If fact, I am on a Windows system right now with no /etc/rc.conf (but cat and grep thanks to Cygwin. Running the following script:
#!/usr/bin/env perl
use strict; use warnings;
if (system ("cat","/etc/rc.conf","|","grep","interface")){
print "*** it worked! ***\n";
if ($? == -1) {
print "failed to execute: $!\n";
}
elsif ($? & 127) {
printf "child died with signal %d, %s coredump\n",
($? & 127), ($? & 128) ? 'with' : 'without';
}
else {
printf "child exited with value %d\n", $? >> 8;
}
}
produces the output:
cat: /etc/rc.conf: No such file or directory
cat: |: No such file or directory
cat: grep: No such file or directory
cat: interface: No such file or directory
*** it worked! ***
child exited with value 1
That means system returned a failure code. Now, if you want to use shell piping and redirection, you should pass system a string, not a list, and check like this:
if (system ('cat /etc/rc.conf | grep interface') == 0) {
On the other hand, I would rather not trust shells propagating exit status.
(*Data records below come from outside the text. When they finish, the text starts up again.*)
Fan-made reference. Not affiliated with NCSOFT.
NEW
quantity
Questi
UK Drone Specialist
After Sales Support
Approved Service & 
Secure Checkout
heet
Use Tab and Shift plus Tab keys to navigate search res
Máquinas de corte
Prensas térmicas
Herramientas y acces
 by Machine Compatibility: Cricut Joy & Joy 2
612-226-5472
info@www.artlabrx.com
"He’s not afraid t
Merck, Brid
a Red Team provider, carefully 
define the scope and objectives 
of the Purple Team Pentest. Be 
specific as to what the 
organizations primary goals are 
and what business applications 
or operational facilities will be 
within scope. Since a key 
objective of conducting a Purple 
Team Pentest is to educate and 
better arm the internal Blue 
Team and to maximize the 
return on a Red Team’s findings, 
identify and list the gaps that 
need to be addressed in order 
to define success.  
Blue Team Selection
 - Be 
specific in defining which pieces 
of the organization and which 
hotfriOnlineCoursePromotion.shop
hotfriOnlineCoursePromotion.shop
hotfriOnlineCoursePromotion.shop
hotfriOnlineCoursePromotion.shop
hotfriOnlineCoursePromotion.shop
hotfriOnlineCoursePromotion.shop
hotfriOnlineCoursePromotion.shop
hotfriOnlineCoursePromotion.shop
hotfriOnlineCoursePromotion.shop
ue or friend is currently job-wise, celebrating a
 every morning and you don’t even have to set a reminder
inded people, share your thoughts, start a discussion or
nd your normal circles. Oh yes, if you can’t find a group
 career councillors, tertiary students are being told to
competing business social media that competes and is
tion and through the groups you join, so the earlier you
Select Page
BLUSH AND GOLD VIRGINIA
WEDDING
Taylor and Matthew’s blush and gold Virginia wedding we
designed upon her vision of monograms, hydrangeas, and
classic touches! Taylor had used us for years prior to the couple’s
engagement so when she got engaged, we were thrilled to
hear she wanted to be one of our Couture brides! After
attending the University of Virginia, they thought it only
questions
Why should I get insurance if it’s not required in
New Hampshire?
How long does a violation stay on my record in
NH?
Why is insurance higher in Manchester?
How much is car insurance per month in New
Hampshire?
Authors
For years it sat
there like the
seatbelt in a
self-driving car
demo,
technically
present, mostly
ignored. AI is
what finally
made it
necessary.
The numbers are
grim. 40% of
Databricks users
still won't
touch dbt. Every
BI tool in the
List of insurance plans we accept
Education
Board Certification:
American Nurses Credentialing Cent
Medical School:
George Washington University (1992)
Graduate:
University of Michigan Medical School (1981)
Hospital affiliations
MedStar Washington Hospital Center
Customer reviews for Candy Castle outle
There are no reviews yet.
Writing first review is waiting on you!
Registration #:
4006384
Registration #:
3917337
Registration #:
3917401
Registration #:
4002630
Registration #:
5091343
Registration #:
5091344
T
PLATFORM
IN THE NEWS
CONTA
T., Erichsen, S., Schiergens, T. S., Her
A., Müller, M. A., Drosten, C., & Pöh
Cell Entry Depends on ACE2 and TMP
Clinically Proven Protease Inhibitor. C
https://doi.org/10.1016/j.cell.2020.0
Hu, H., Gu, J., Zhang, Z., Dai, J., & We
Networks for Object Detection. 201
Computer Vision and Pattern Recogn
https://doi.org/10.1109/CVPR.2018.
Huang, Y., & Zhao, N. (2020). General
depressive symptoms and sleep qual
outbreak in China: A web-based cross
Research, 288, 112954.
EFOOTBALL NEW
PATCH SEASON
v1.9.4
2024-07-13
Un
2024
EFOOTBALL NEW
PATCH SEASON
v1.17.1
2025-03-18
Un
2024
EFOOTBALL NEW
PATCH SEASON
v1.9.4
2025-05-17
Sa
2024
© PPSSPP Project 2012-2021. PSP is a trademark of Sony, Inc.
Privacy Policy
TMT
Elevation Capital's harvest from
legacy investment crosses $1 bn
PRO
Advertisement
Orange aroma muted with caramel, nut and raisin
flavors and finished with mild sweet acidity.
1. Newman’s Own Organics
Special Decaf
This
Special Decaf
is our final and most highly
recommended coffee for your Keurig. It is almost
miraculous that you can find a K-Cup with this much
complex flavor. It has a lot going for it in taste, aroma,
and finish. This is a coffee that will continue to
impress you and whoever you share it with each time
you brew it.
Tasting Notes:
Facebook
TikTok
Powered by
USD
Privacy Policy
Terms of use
The following should point you in a better direction:
#!/usr/bin/env perl
use strict;use warnings;
my %lookup = (
eth0 => {
address => '1.1.1.1',
broadcast => '2.2.2.2',
netmask => '3.3.3.3',
gateway => '4.4.4.4',
},
wlan0 => {
address => '5.5.5.5',
broadcast => '6.6.6.6',
netmask => '7.7.7.7',
gateway => '8.8.8.8',
},
);
while (my $line = <DATA>) {
if (my ($interface) = ($line =~ /^interface=(\S+)/)) {
print $line;
if (exists $lookup{$interface}) {
$line = process_interface(\*DATA, $lookup{$interface});
redo;
}
}
else {
print $line;
}
}
sub process_interface {
my ($fh, $lookup) = #_;
my $keys = join '|', sort keys %$lookup;
while (my $line = <DATA>) {
$line =~ s/\A($keys)=.+/$1=$lookup->{$1}/
or return $line;
print $line;
}
return;
}
__DATA__
#
# /etc/rc.conf - Main Configuration for Arch Linux
. /etc/archiso/functions
# stuff
interface=eth0
address=192.168.0.99
netmask=255.255.255.0
broadcast=192.168.0.255
gateway=192.168.0.1
interface=wlan0
address=192.168.0.99
netmask=255.255.255.0
broadcast=192.168.0.255
gateway=192.168.0.1
Output:
#
# /etc/rc.conf - Main Configuration for Arch Linux
. /etc/archiso/functions
# stuff
interface=eth0
address=1.1.1.1
netmask=3.3.3.3
broadcast=2.2.2.2
gateway=4.4.4.4
interface=wlan0
address=5.5.5.5
netmask=7.7.7.7
broadcast=6.6.6.6
gateway=8.8.8.8
The problem is your if/if/if/if/if/else chain, which should be an if/elsif/elsif/elsif/elsif/else chain. The else { print OS $_ } triggers on every line that doesn't match gateway=, including the ones that match interface, address, etc.